I agree, it is nonsense. Which is why I don't understand it.
For example, a problem has (2+3)e^-3x + (2+3)e^-3x = 10^e-3x.

Only one ^e-3x. So why when they add two of them does it only equal one?
• Oct 8th 2009, 04:18 PM
mr fantastic
Quote:

Originally Posted by theredqueentheory
I agree, it is nonsense. Which is why I don't understand it.
For example, a problem has (2+3)e^-3x + (2+3)e^-3x = 10^e-3x.

Only one ^e-3x. So why when they add two of them does it only equal one?

2 + 3 = 5. So you have (5 + 5) = 10 lots of e^{-3x}.
• Oct 8th 2009, 06:29 PM
theredqueentheory
um...
so are you saying that e^{-3x} is used as a suffix in this case, and even though the 5 and 5 are added together (thanks for helping with that sum LOL) the e^{-3x} is not added?(Worried)
• Oct 8th 2009, 07:21 PM
mr fantastic
Quote:

Originally Posted by theredqueentheory
so are you saying that e^{-3x} is used as a suffix in this case, and even though the 5 and 5 are added together (thanks for helping with that sum LOL) the e^{-3x} is not added?(Worried)

Let A represent e^{-3x}. It's very obvious that 5A + 5A = 10A.
• Oct 8th 2009, 07:52 PM
theredqueentheory
ok...
It may be obvious to super smart folks like you, I'm just a lowly biotechnologist and my current job in cancer research doesn't require calculus so I am resigned to being referred to as dumb. :) Condescend away!!! I don't mind at all.
Thank you for elucidating that you do not add the suffix together. Then why was everyone in the posts above telling me that if you add two of them together it does not equal one?
• Oct 8th 2009, 08:01 PM
artvandalay11
Quote:

Originally Posted by theredqueentheory
It may be obvious to super smart folks like you, I'm just a lowly biotechnologist and my current job in cancer research doesn't require calculus so I am resigned to being referred to as dumb. :) Condescend away!!! I don't mind at all.
Thank you for elucidating that you do not add the suffix together. Then why was everyone in the posts above telling me that if you add two of them together it does not equal one?

Not trying to be condescending here, but here's by best shot

one "e to the x" plus one "e to the x" equals 2 "e to the x"

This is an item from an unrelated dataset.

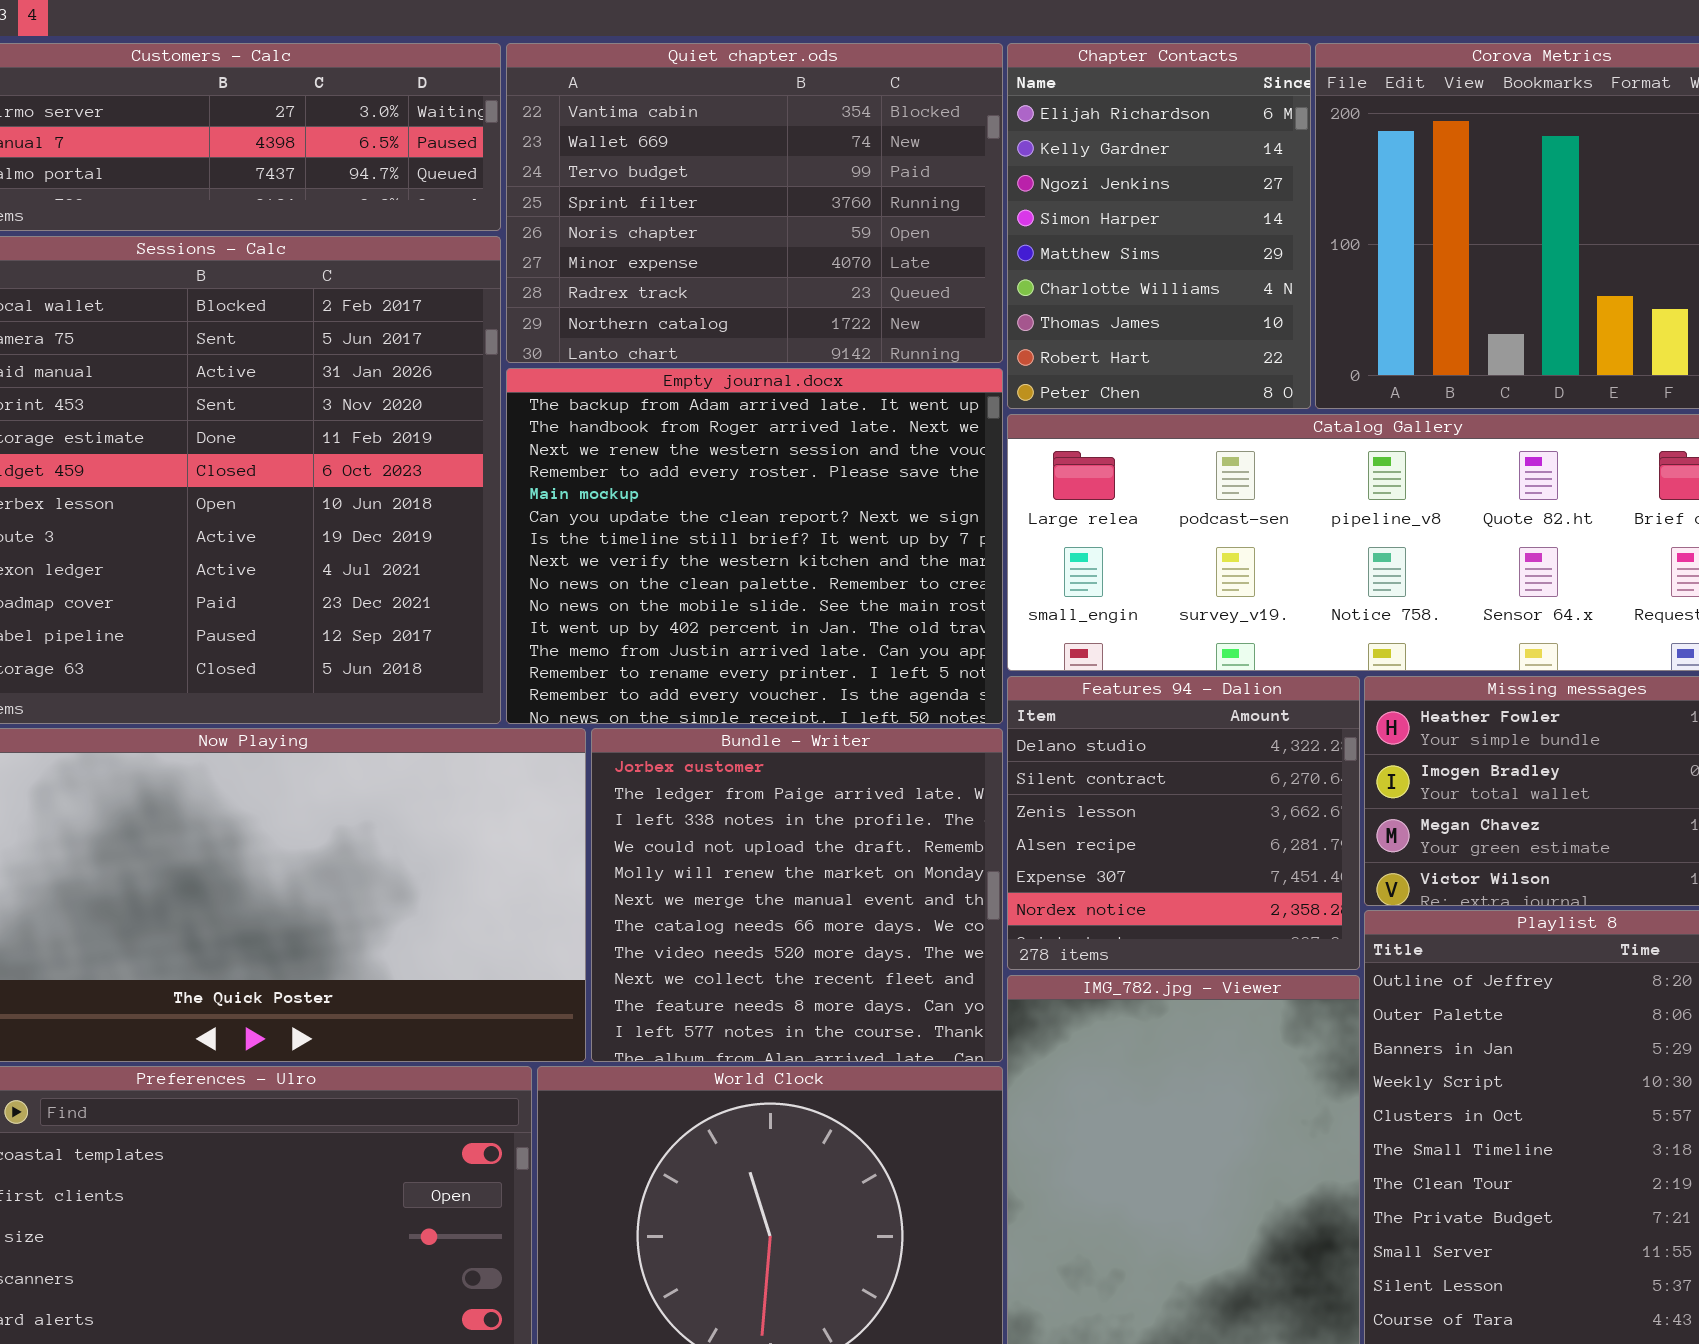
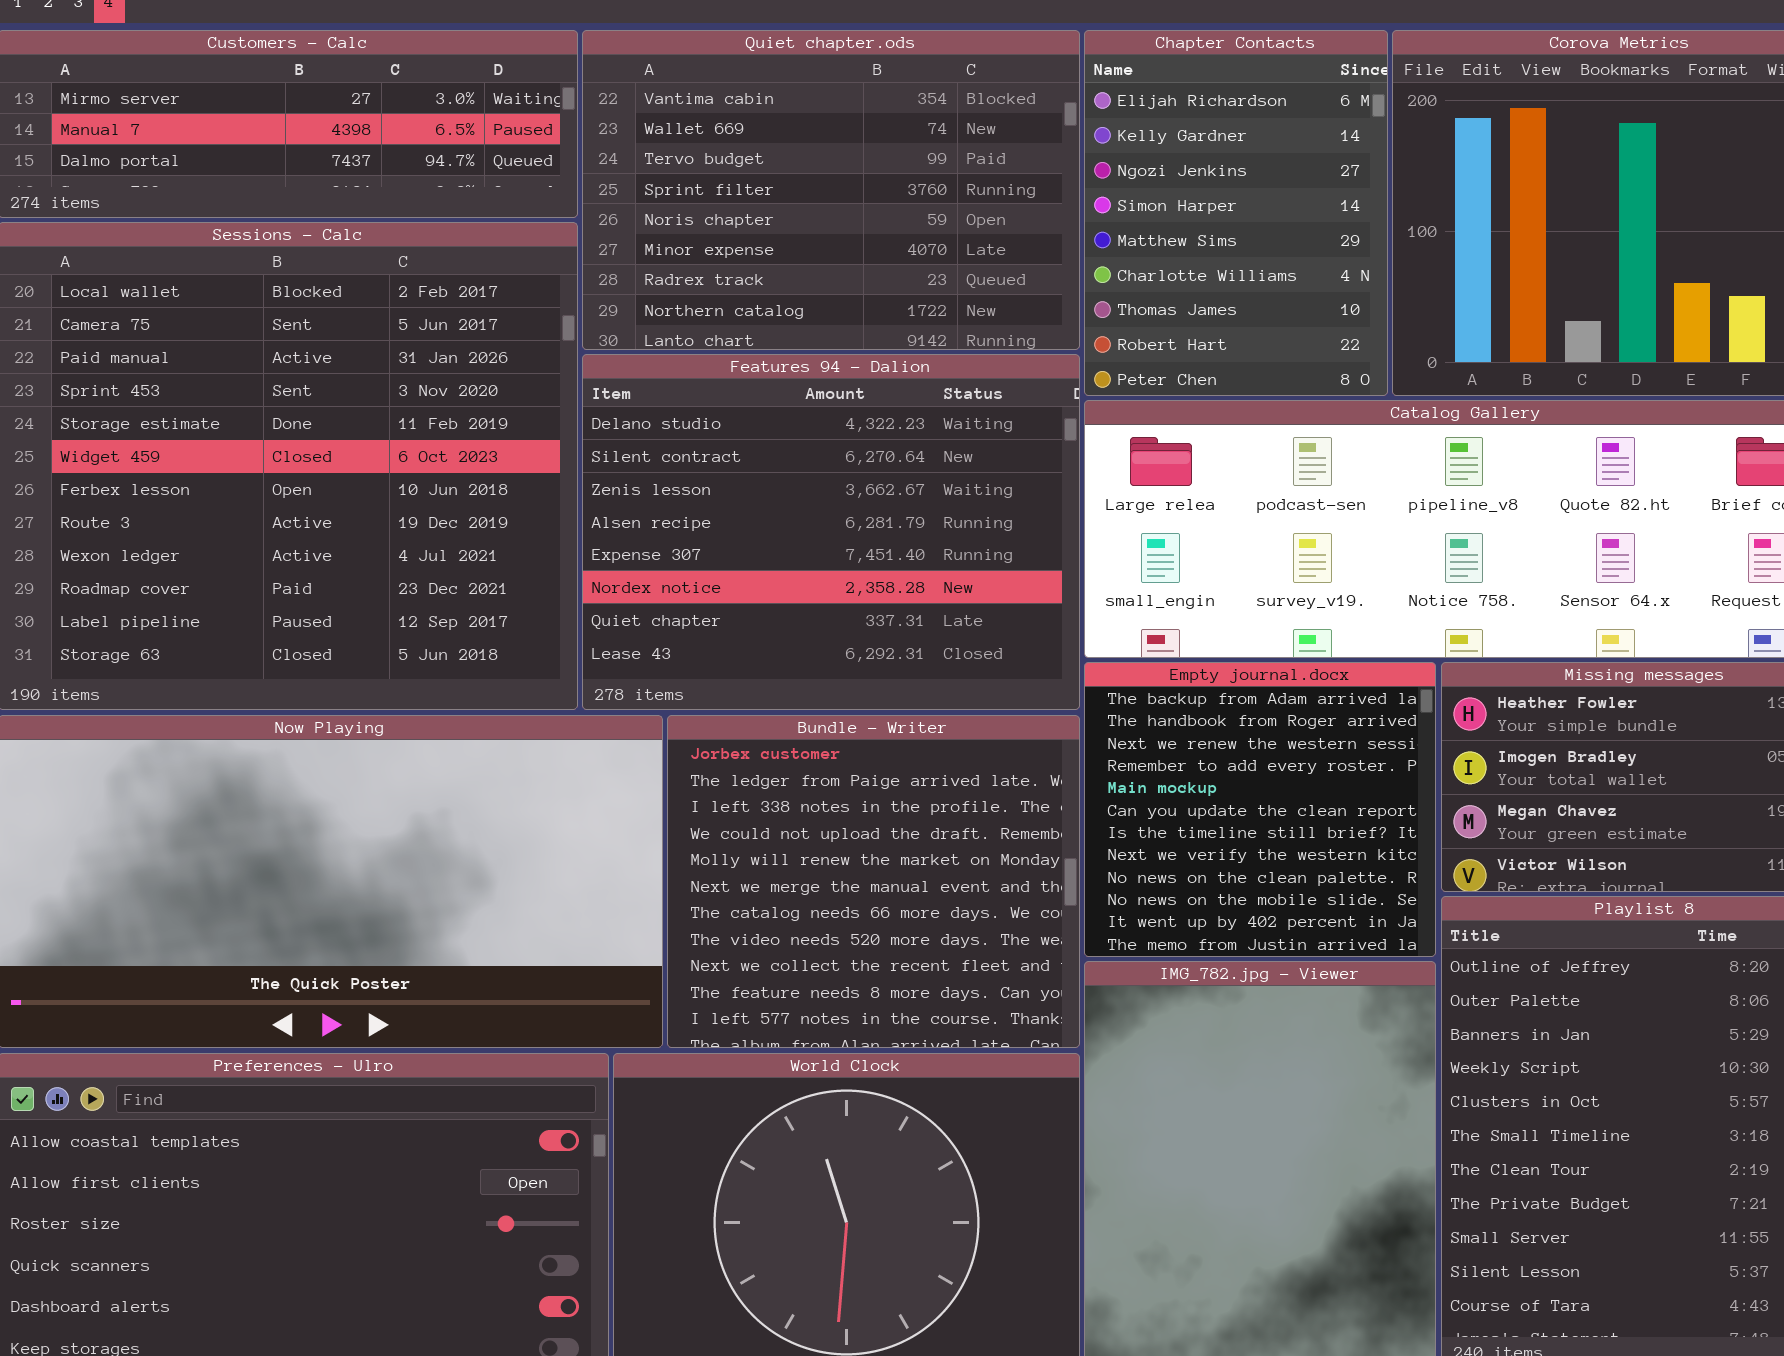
Empty journal.docx: [506,368,1003,724] -> [1084,662,1436,957], moved, resized
Features 94 - Dalion: [1007,676,1360,970] -> [582,354,1080,710], moved, resized

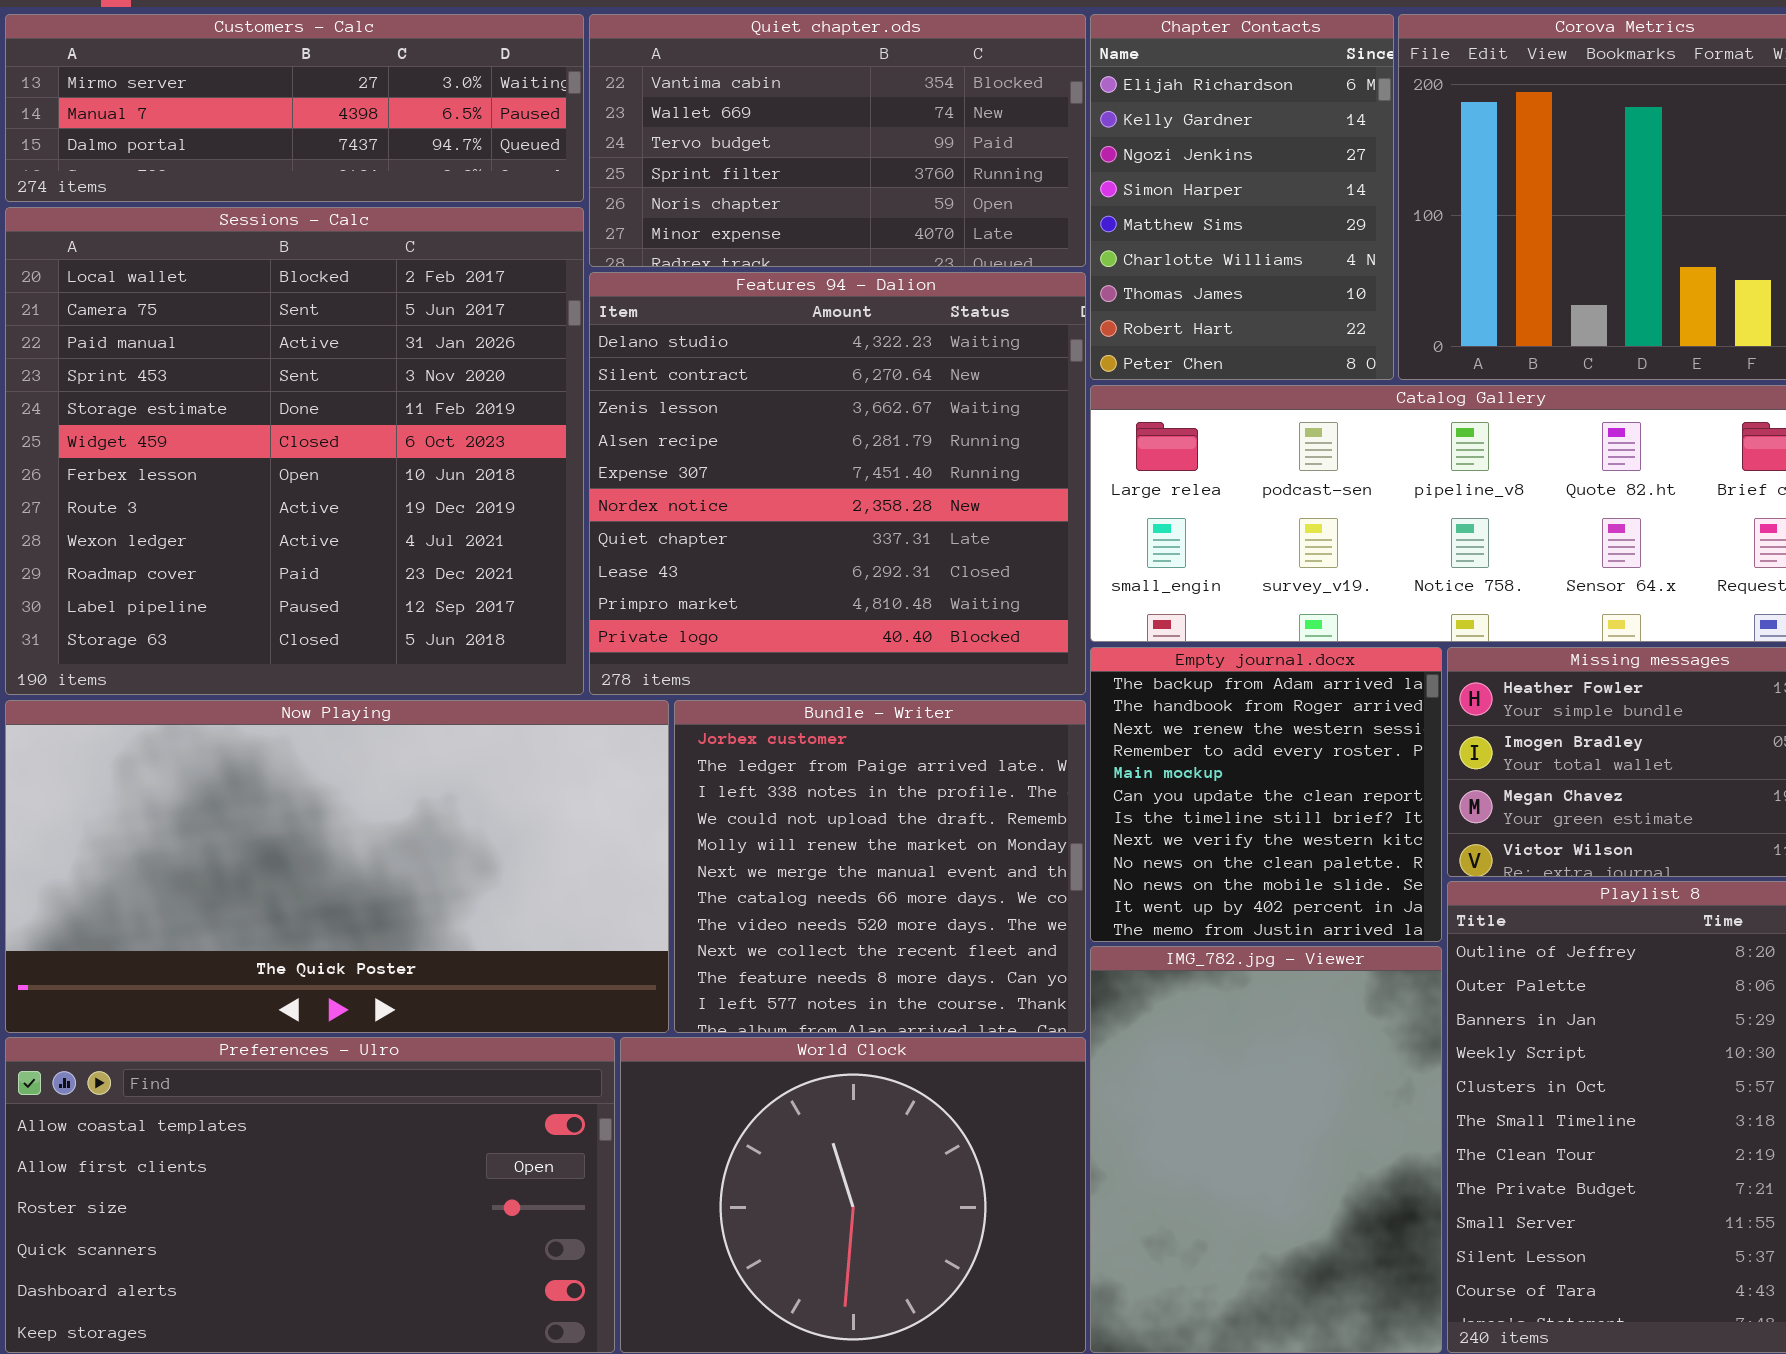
Quiet chapter.ods: [582,30,1080,350] -> [589,14,1086,267], resized
Features 94 - Dalion: [582,354,1080,710] -> [589,272,1086,695], resized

You add the coefficients and keep $e^x$ the same

This is not any different from adding
$

3x^2
$
to $5x^2$

You have 3 of "something" and you add 5 of "something" so you get 8 "somethings" i.e. $8x^2$

now read what you originally wrote

$e^x+e^x=e^x$ FALSE
• Oct 8th 2009, 08:12 PM
theredqueentheory
Thank YOU!
I am so glad that math geniuses like you all exist. It keeps the rest of us from going insane, I tell you, INSANE! :) Thank you tons, I completely understand now. (Clapping)
I give you the imaginary medal of "Smarty Pants & Extra Patient Math Helper and Super Explainer of Concepts".
(sorry, it's late and I've done about 12 hours of calculus today, seriously)
• Oct 9th 2009, 07:02 AM
HallsofIvy
I learned that ac+ bc= (a+ b)c in the seventh grade. And that's all that is being used here: 3e^x+ 5e^x= (3+ 5)e^x= 8e^x. I will concede that I did not start calling that the "distributive law" until much later.